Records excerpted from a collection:
* * * *
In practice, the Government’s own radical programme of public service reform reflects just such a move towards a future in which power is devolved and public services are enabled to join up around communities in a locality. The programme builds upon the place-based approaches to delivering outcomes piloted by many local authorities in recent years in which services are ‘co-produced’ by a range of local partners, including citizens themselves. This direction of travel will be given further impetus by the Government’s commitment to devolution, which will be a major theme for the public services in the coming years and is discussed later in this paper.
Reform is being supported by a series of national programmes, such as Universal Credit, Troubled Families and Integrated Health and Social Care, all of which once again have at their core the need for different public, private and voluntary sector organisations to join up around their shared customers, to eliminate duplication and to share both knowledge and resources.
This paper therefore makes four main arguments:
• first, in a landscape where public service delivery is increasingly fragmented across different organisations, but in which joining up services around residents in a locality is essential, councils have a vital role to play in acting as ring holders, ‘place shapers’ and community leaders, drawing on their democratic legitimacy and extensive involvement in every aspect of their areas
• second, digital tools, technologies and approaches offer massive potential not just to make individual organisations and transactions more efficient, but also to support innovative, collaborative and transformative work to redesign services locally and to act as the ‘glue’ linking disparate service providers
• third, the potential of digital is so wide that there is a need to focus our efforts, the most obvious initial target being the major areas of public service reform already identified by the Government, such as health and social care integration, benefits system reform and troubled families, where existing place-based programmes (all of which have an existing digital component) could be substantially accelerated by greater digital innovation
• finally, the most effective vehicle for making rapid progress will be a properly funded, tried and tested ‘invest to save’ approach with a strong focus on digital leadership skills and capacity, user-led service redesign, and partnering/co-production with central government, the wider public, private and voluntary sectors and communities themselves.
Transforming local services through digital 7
* * * *
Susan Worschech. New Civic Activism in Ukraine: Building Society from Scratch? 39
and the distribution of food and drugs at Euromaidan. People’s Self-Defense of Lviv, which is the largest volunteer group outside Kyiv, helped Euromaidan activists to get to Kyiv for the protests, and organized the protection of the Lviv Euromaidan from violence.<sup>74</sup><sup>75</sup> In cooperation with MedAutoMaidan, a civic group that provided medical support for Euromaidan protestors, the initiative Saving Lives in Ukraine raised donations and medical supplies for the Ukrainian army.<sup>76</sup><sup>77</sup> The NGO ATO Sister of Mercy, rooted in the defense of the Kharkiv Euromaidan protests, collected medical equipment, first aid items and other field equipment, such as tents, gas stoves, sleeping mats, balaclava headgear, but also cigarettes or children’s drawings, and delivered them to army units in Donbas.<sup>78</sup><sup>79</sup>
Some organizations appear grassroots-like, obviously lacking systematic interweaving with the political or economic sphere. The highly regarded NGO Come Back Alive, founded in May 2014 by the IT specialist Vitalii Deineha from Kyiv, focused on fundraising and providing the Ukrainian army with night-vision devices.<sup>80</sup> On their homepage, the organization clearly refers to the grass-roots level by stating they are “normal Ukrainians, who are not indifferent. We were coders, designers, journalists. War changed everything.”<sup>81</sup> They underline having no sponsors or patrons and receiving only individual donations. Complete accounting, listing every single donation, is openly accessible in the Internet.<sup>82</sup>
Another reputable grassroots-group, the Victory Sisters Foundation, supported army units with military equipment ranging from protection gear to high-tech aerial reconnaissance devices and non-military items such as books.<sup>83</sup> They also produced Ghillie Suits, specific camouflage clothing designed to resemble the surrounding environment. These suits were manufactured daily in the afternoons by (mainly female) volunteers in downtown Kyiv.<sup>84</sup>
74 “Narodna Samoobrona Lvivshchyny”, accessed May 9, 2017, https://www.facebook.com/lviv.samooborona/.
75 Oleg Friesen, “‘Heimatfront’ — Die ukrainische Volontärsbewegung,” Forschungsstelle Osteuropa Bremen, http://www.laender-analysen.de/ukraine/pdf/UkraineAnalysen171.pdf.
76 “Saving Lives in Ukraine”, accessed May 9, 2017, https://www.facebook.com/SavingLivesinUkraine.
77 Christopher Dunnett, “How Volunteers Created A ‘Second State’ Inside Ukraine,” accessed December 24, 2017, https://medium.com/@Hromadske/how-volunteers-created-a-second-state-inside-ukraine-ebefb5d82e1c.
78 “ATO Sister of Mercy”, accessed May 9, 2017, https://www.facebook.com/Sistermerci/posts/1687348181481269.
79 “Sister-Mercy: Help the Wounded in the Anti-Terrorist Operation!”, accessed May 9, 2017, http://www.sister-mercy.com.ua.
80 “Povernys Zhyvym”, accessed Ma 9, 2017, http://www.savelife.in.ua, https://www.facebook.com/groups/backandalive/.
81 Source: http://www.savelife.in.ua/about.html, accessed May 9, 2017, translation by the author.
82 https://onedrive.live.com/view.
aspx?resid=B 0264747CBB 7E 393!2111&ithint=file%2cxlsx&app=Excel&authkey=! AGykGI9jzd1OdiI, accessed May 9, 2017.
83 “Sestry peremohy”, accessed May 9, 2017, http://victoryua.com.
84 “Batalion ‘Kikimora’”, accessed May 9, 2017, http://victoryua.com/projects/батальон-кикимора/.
* * * *
_Task item_
Retype only this portion of the data above: the line containing "9, 2017, https://www.facebook.com/SavingLivesinUkraine.", the line containing "9, 2017, http://www.sister-mercy.com.ua.", and all lines between them, exactly.

_Completed exercise_
76 “Saving Lives in Ukraine”, accessed May 9, 2017, https://www.facebook.com/SavingLivesinUkraine.
77 Christopher Dunnett, “How Volunteers Created A ‘Second State’ Inside Ukraine,” accessed December 24, 2017, https://medium.com/@Hromadske/how-volunteers-created-a-second-state-inside-ukraine-ebefb5d82e1c.
78 “ATO Sister of Mercy”, accessed May 9, 2017, https://www.facebook.com/Sistermerci/posts/1687348181481269.
79 “Sister-Mercy: Help the Wounded in the Anti-Terrorist Operation!”, accessed May 9, 2017, http://www.sister-mercy.com.ua.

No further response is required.